#### JOB:
Comb through the entries for "Bosphorus" and pull out each line that holds it.

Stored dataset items
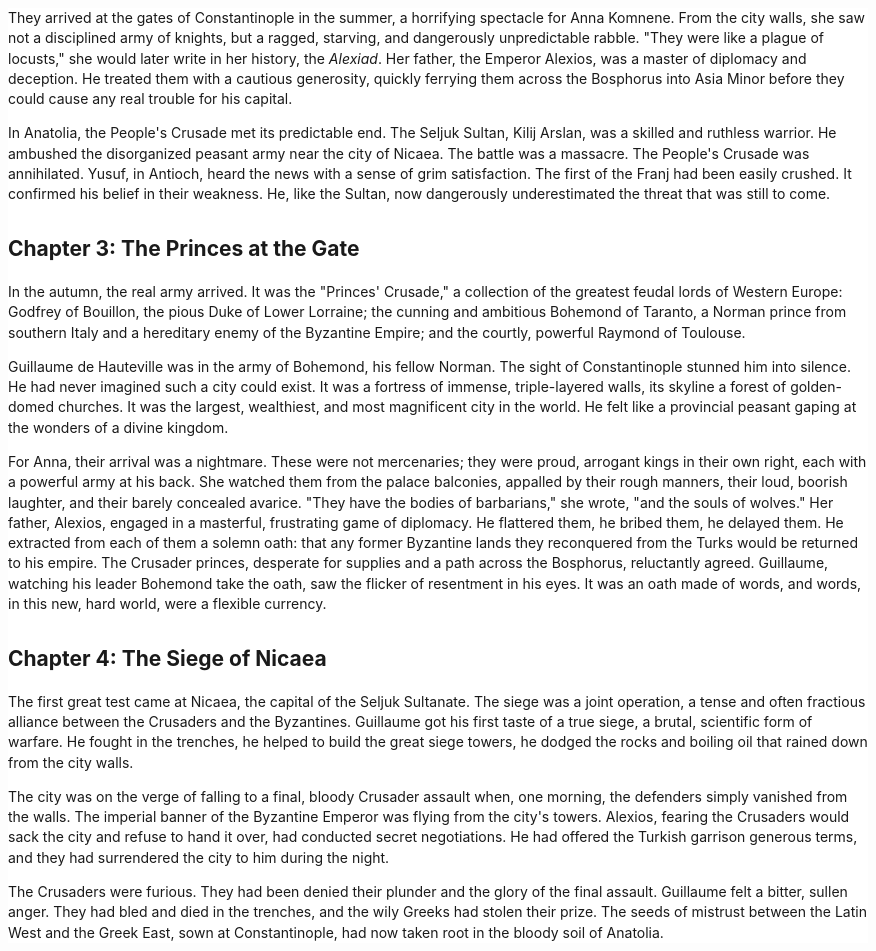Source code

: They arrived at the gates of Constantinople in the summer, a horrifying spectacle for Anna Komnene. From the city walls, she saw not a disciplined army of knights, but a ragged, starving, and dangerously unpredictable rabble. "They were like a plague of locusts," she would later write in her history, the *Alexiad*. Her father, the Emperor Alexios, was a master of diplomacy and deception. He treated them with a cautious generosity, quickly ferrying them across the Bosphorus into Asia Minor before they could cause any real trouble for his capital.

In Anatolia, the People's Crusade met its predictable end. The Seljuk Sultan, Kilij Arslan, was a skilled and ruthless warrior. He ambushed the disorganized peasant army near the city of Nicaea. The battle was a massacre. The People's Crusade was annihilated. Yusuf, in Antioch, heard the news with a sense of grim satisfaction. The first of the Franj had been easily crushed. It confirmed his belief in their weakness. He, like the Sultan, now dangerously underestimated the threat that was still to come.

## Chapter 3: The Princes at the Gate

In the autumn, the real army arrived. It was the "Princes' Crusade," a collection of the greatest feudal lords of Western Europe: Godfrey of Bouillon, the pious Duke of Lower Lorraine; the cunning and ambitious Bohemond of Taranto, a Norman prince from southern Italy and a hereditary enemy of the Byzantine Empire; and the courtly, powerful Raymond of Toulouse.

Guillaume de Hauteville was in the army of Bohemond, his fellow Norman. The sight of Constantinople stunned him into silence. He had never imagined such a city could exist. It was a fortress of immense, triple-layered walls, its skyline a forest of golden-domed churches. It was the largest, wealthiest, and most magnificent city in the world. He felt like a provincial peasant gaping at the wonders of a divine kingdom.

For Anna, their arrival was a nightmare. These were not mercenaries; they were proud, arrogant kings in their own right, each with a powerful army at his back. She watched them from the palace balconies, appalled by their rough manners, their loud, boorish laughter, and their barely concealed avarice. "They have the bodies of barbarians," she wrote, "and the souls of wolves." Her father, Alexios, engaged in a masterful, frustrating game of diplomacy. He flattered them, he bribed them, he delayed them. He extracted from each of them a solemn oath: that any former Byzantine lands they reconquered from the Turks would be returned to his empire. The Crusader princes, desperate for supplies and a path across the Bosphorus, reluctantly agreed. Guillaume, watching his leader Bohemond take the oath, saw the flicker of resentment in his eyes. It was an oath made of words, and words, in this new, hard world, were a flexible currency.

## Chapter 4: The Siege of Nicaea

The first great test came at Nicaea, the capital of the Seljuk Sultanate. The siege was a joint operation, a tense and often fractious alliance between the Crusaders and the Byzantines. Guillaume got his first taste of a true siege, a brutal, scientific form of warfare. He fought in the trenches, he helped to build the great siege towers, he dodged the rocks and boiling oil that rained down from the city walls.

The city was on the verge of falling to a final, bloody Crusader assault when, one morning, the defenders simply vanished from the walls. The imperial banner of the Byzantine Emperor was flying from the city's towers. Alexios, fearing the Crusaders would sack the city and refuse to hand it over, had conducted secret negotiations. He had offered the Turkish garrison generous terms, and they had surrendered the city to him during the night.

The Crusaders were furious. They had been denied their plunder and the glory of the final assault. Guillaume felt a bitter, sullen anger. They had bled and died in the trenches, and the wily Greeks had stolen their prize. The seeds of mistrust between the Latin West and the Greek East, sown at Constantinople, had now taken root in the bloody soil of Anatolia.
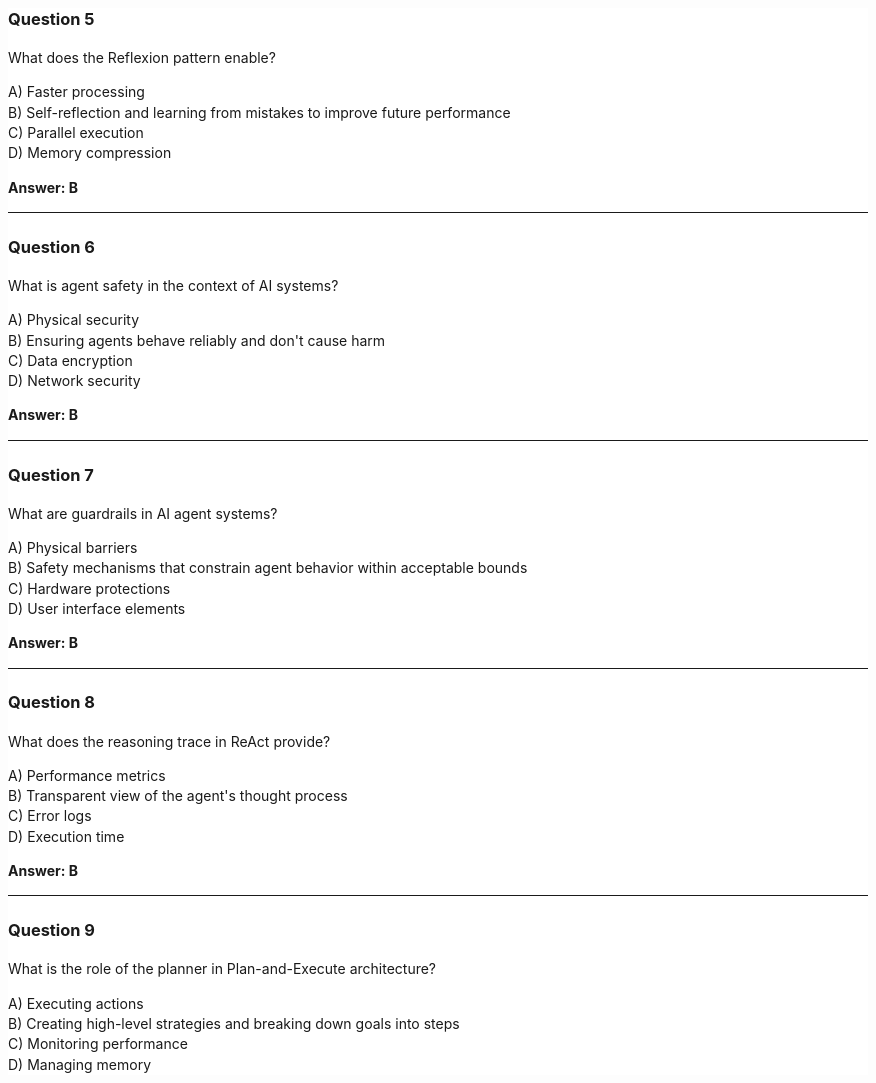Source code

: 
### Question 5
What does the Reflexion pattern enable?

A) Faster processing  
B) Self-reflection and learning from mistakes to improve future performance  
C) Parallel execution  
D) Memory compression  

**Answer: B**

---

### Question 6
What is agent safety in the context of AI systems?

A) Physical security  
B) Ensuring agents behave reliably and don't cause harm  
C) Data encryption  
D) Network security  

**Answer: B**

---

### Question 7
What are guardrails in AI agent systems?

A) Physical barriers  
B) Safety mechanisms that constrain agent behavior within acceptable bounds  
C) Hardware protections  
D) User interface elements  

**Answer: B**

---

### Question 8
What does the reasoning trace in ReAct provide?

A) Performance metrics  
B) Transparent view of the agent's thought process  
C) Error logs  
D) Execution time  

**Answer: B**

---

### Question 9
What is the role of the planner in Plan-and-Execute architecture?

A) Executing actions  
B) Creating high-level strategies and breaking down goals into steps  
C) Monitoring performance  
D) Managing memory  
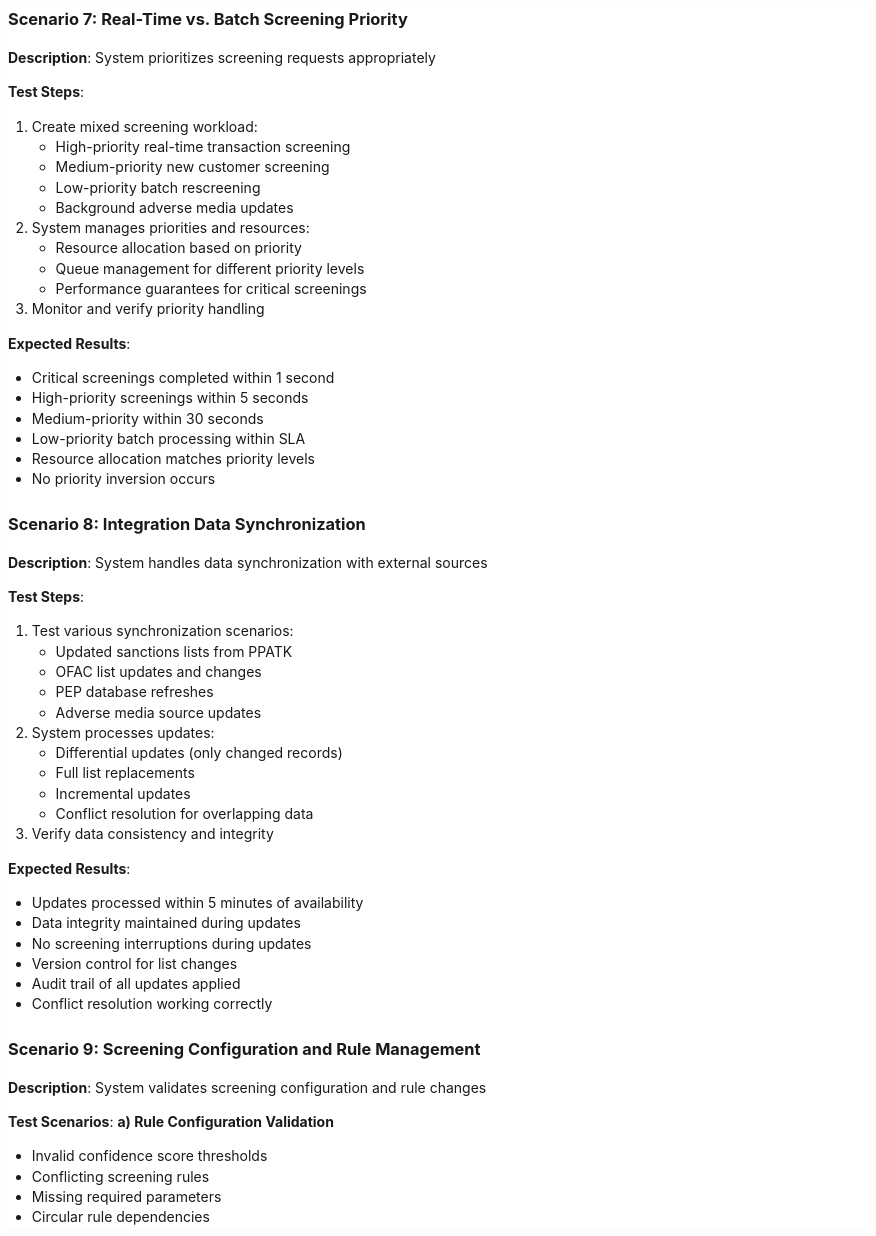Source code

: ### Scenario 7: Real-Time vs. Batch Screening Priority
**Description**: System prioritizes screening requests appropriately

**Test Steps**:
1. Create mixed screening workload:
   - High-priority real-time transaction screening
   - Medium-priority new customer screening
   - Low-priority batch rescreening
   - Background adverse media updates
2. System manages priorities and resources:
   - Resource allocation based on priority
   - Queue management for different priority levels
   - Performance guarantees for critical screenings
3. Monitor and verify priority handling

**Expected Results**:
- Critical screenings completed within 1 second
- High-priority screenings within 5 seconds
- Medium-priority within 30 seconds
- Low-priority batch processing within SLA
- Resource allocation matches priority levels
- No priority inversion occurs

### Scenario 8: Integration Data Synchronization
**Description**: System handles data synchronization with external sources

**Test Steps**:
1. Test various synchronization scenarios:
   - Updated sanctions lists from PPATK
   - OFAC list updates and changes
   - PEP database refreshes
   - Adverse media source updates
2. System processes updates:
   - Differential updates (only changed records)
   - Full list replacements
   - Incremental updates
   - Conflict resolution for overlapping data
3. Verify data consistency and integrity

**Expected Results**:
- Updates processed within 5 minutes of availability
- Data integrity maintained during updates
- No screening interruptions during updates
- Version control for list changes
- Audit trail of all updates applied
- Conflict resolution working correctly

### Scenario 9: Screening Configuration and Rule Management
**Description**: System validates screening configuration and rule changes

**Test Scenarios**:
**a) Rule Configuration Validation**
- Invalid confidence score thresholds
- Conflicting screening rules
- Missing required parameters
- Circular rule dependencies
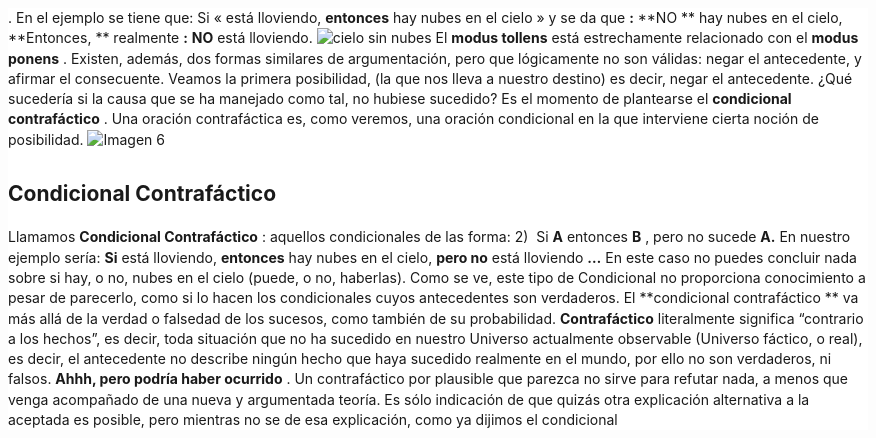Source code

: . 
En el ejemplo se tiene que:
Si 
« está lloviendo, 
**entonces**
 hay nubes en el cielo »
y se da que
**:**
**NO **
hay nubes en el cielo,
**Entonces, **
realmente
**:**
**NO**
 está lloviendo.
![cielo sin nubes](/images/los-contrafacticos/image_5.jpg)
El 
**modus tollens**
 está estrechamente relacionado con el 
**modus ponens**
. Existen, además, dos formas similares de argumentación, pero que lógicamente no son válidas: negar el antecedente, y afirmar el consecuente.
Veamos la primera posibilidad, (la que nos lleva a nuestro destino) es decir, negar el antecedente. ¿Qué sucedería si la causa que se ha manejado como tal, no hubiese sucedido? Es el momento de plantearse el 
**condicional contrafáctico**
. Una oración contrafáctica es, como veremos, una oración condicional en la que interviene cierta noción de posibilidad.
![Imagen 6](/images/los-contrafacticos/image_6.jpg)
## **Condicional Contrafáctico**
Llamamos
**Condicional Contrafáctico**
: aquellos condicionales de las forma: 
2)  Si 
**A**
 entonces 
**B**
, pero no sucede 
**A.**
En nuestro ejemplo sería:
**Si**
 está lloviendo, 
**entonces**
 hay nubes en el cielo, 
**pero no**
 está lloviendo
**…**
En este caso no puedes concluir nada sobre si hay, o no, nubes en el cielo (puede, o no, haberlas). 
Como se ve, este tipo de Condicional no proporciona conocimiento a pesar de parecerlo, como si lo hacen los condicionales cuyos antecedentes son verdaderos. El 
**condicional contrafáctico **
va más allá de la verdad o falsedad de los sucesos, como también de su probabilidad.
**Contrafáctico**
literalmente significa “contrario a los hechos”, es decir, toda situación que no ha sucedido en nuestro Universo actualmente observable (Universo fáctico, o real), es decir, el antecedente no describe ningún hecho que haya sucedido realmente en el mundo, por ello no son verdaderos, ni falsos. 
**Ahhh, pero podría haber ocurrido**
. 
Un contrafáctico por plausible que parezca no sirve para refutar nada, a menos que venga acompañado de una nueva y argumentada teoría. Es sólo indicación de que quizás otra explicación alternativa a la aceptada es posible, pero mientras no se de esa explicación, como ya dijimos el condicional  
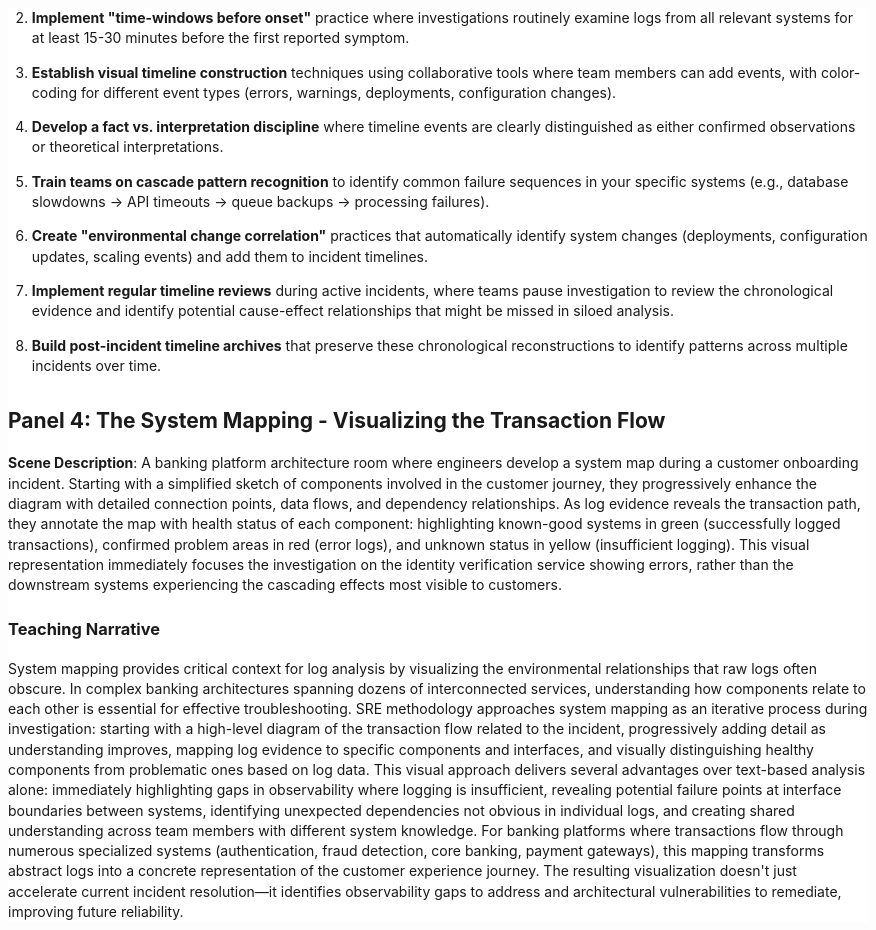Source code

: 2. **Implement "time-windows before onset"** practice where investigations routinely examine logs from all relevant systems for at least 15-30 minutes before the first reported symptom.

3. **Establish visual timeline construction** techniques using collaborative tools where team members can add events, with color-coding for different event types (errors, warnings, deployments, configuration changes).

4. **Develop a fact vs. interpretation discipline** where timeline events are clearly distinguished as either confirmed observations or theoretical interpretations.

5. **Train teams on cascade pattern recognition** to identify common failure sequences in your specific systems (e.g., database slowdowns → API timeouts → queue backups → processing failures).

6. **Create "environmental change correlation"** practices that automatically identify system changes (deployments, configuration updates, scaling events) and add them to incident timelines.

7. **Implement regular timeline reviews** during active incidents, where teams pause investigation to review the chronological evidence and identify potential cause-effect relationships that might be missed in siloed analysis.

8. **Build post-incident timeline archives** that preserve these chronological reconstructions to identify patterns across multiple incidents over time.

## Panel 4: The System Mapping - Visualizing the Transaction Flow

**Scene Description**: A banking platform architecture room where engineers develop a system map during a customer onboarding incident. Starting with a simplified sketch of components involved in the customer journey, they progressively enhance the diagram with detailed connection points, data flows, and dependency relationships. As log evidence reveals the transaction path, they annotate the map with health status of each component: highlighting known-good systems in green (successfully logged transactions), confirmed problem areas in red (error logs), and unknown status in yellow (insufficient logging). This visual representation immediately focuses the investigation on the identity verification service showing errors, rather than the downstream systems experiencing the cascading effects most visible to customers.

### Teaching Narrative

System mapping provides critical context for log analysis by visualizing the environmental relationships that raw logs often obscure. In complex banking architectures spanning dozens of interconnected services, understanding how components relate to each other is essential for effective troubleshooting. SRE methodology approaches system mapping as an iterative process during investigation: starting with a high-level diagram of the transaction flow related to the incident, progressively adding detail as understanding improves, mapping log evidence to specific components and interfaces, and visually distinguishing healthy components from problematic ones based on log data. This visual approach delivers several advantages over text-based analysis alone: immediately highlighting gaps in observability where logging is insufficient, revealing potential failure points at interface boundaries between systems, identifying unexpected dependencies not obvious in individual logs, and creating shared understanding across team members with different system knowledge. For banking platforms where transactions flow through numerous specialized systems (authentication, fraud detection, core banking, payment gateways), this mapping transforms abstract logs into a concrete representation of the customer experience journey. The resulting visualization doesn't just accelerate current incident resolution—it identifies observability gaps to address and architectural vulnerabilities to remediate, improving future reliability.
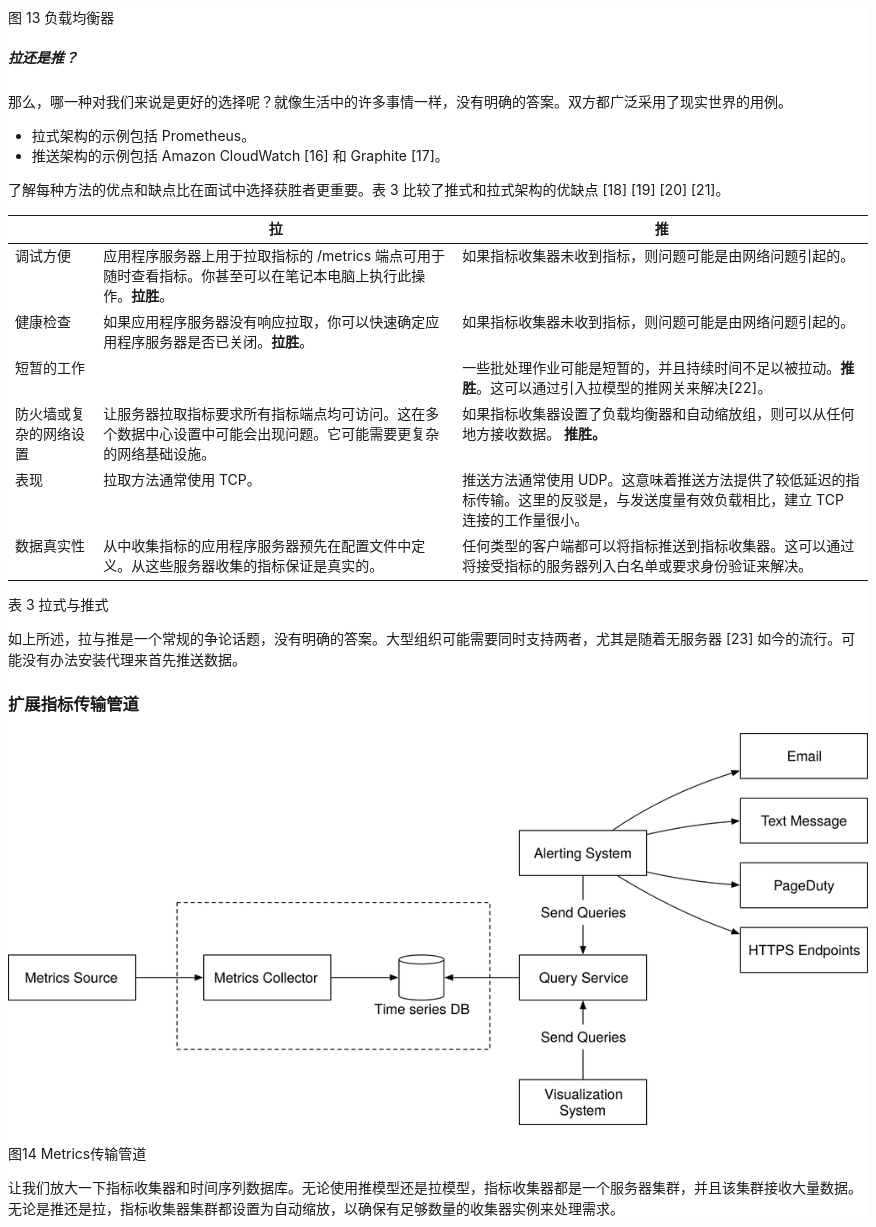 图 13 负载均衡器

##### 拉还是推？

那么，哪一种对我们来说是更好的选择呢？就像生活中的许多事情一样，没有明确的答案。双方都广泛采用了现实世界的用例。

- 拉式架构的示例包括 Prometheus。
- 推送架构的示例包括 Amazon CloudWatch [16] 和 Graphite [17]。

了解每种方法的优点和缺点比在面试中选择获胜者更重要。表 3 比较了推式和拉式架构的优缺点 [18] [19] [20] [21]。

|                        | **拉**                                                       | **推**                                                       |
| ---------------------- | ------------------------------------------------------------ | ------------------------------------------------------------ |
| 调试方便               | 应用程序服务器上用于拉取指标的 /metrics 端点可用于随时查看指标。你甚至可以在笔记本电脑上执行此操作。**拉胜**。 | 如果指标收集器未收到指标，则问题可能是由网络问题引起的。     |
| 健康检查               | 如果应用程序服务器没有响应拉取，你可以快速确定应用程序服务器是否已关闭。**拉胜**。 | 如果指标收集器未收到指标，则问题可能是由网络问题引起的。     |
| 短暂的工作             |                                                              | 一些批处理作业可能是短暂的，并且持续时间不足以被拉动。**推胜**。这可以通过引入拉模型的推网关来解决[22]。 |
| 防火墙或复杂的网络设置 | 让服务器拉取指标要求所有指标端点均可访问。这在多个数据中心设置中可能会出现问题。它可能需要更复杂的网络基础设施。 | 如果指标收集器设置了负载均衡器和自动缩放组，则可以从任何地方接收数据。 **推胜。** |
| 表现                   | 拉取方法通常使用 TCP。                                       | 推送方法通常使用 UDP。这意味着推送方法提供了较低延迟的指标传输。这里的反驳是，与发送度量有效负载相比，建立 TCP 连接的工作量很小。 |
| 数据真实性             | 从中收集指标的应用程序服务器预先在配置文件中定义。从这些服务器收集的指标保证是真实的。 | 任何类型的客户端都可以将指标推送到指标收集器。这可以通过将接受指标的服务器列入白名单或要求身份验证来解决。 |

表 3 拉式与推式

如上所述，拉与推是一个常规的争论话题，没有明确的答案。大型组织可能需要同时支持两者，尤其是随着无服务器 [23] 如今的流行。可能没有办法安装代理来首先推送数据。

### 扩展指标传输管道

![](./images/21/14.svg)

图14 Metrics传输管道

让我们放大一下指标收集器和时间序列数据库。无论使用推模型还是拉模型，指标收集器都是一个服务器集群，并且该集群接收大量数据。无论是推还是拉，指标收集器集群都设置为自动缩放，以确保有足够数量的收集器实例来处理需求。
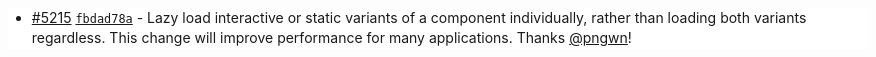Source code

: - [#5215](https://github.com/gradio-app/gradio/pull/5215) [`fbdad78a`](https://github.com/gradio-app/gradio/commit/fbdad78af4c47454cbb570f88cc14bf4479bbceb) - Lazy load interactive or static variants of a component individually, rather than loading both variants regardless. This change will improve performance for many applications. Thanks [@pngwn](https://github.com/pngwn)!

#### TASK OUTPUT:
: They arrived at the gates of Constantinople in the summer, a horrifying spectacle for Anna Komnene. From the city walls, she saw not a disciplined army of knights, but a ragged, starving, and dangerously unpredictable rabble. "They were like a plague of locusts," she would later write in her history, the *Alexiad*. Her father, the Emperor Alexios, was a master of diplomacy and deception. He treated them with a cautious generosity, quickly ferrying them across the Bosphorus into Asia Minor before they could cause any real trouble for his capital.
For Anna, their arrival was a nightmare. These were not mercenaries; they were proud, arrogant kings in their own right, each with a powerful army at his back. She watched them from the palace balconies, appalled by their rough manners, their loud, boorish laughter, and their barely concealed avarice. "They have the bodies of barbarians," she wrote, "and the souls of wolves." Her father, Alexios, engaged in a masterful, frustrating game of diplomacy. He flattered them, he bribed them, he delayed them. He extracted from each of them a solemn oath: that any former Byzantine lands they reconquered from the Turks would be returned to his empire. The Crusader princes, desperate for supplies and a path across the Bosphorus, reluctantly agreed. Guillaume, watching his leader Bohemond take the oath, saw the flicker of resentment in his eyes. It was an oath made of words, and words, in this new, hard world, were a flexible currency.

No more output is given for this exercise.